Problem details:
Pull out every line in the data that has the string "overlay" in it.

Given data:
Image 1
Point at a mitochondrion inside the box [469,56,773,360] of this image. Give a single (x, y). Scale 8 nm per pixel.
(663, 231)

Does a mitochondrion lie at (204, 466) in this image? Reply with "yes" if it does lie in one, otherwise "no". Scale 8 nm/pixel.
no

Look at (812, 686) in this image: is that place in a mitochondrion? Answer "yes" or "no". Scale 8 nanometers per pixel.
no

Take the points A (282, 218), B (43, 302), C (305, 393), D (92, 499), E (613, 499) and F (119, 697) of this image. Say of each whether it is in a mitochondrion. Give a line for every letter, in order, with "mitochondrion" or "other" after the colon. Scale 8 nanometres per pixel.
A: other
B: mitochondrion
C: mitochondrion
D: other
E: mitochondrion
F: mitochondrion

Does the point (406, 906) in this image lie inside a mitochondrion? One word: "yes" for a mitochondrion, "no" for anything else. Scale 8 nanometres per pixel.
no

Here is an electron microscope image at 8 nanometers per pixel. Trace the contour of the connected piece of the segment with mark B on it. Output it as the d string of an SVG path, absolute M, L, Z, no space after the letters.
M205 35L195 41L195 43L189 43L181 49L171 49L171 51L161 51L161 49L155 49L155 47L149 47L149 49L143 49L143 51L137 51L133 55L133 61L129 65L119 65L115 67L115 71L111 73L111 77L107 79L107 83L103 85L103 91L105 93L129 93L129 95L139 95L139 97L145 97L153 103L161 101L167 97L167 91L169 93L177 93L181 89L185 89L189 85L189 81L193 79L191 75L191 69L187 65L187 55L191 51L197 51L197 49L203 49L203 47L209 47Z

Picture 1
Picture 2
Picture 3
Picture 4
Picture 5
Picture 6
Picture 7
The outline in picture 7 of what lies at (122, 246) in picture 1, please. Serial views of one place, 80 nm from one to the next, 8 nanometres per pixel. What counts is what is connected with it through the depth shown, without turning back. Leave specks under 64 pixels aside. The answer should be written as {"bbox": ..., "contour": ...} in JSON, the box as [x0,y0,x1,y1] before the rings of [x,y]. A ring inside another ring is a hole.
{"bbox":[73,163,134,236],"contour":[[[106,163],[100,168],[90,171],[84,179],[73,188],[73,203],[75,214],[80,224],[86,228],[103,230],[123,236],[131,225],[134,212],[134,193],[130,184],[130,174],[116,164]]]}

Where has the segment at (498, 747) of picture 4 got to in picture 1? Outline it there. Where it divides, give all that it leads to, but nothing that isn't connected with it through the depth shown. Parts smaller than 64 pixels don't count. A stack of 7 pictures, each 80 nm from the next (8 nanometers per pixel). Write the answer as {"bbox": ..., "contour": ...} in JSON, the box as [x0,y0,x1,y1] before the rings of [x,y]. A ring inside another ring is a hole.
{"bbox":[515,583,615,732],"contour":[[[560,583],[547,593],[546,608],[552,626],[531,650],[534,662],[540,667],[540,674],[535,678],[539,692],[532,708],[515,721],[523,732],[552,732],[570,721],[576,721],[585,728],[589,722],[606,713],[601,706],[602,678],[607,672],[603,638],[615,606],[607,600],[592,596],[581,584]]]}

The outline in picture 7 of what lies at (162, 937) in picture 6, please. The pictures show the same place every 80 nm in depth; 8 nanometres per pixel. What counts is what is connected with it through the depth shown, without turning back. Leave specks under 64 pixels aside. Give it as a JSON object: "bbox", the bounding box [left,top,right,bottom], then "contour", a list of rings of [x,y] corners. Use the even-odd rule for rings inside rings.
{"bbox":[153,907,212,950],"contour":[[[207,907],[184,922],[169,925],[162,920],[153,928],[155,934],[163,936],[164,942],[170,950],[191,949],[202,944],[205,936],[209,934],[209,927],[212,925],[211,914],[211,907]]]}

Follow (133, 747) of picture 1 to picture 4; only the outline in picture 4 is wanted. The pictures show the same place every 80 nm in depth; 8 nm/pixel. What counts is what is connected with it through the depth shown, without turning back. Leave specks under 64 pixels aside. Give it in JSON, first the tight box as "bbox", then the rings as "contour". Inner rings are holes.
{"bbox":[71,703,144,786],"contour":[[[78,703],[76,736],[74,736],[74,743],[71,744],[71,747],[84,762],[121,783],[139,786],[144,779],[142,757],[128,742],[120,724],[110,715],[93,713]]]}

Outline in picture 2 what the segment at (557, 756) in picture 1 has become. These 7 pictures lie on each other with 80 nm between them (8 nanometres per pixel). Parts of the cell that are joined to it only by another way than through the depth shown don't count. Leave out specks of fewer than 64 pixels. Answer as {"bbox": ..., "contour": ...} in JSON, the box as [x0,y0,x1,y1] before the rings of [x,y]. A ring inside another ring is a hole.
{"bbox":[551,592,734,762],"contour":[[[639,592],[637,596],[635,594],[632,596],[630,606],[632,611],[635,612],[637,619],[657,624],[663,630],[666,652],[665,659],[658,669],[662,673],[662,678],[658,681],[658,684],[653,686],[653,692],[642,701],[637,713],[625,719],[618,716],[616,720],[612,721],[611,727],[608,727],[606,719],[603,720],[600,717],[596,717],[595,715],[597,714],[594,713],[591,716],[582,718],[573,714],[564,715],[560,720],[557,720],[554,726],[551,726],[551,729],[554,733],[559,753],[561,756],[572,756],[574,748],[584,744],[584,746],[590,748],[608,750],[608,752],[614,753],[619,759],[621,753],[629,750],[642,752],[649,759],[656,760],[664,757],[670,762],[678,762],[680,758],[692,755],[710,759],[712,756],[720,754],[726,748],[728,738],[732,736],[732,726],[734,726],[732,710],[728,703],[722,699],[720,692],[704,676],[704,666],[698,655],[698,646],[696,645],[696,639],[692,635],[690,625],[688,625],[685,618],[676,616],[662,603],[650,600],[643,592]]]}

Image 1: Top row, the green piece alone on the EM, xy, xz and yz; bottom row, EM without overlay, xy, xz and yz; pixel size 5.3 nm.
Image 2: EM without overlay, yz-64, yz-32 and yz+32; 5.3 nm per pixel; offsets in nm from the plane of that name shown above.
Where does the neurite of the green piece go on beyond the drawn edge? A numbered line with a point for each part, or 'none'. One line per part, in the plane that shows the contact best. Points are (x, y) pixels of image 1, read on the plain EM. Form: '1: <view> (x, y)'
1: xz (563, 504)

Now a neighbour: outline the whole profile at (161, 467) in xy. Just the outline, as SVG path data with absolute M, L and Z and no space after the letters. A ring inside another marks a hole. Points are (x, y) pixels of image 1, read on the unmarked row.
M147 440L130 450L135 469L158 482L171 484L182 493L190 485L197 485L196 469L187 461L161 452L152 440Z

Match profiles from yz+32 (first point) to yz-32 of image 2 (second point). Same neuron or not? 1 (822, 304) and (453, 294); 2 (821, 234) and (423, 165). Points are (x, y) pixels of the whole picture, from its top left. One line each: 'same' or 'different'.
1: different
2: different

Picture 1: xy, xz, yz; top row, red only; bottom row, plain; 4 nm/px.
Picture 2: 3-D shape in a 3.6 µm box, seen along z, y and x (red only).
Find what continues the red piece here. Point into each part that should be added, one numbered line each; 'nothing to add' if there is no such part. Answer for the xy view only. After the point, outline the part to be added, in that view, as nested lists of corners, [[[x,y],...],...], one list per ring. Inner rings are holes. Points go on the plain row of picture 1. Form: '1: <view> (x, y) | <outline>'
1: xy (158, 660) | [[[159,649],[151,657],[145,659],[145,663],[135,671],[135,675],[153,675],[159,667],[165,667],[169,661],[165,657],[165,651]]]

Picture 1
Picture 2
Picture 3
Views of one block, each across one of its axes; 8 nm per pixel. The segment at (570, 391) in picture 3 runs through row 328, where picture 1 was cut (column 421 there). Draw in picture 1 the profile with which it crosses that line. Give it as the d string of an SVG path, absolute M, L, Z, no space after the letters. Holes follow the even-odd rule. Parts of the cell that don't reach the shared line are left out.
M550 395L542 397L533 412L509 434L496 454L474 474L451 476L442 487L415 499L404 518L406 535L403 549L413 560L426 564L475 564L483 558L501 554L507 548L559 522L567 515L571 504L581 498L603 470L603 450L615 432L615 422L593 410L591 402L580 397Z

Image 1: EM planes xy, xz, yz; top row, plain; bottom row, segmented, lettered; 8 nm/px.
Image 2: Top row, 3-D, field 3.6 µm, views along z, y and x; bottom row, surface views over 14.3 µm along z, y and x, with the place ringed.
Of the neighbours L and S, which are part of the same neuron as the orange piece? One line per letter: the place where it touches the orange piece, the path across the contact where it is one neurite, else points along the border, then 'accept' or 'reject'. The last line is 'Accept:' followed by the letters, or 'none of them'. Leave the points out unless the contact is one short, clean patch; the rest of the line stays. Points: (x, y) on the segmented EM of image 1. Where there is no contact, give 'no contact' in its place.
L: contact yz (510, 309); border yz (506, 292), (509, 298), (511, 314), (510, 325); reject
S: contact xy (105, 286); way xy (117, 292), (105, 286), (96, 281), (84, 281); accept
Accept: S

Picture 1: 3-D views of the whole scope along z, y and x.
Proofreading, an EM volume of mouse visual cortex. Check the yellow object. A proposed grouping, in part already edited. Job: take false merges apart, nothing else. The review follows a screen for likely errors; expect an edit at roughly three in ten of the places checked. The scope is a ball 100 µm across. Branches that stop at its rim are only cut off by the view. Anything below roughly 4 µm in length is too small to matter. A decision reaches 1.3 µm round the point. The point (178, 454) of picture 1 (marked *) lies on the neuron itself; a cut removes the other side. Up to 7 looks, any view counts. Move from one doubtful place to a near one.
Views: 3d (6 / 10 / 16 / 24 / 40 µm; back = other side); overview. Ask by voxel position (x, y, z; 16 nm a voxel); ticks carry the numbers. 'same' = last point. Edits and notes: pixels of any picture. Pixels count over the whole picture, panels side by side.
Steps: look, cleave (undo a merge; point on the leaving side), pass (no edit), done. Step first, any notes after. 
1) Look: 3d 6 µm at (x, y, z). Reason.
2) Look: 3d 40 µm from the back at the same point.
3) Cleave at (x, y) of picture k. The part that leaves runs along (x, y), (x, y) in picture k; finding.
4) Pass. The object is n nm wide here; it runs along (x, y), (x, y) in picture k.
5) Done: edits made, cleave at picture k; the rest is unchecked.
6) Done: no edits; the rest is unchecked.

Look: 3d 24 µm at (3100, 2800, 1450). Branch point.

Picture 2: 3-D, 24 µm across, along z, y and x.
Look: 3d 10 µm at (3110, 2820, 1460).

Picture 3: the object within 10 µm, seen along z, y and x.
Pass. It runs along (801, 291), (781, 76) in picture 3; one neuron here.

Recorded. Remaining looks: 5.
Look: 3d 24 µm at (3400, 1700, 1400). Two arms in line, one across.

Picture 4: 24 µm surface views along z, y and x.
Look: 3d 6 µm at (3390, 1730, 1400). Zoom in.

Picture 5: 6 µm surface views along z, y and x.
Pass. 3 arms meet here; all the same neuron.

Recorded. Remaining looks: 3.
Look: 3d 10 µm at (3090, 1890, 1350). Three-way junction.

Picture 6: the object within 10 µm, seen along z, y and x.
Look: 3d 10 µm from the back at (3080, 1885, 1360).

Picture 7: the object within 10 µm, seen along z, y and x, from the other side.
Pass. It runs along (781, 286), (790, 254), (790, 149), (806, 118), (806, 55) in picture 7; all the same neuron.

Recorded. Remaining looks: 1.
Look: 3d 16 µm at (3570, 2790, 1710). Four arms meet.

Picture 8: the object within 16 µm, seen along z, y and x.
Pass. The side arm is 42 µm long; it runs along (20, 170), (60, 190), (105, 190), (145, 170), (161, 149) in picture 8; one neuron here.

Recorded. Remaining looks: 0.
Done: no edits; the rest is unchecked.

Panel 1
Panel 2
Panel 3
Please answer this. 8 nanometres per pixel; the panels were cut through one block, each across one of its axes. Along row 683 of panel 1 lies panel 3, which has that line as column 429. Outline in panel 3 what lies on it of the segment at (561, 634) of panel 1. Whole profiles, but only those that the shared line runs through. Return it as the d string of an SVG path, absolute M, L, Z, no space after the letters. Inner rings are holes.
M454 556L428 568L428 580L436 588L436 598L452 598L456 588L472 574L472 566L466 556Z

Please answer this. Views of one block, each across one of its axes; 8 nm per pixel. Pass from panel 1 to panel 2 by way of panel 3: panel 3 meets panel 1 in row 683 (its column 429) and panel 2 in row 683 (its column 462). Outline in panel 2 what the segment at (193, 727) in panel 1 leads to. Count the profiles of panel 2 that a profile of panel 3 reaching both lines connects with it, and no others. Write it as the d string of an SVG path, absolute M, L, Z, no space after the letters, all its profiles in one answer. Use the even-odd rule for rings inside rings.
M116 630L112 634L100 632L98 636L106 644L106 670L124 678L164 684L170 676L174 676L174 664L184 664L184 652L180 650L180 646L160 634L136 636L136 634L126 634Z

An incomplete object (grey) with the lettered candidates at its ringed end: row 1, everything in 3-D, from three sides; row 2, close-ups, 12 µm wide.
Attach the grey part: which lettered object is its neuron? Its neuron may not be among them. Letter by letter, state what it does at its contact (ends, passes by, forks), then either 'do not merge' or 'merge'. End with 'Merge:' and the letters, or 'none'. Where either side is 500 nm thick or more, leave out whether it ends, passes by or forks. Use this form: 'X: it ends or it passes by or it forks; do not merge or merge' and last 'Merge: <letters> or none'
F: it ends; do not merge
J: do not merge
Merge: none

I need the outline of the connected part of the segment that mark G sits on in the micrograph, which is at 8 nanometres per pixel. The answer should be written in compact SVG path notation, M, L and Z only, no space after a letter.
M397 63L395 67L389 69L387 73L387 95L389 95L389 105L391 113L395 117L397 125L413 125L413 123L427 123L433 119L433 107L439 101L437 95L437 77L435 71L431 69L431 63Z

Response to the exercise:
Image 1: Top row, the green piece alone on the EM, xy, xz and yz; bottom row, EM without overlay, xy, xz and yz; pixel size 5.3 nm.
Image 2: EM without overlay, yz-64, yz-32 and yz+32; 5.3 nm per pixel; offsets in nm from the plane of that name shown above.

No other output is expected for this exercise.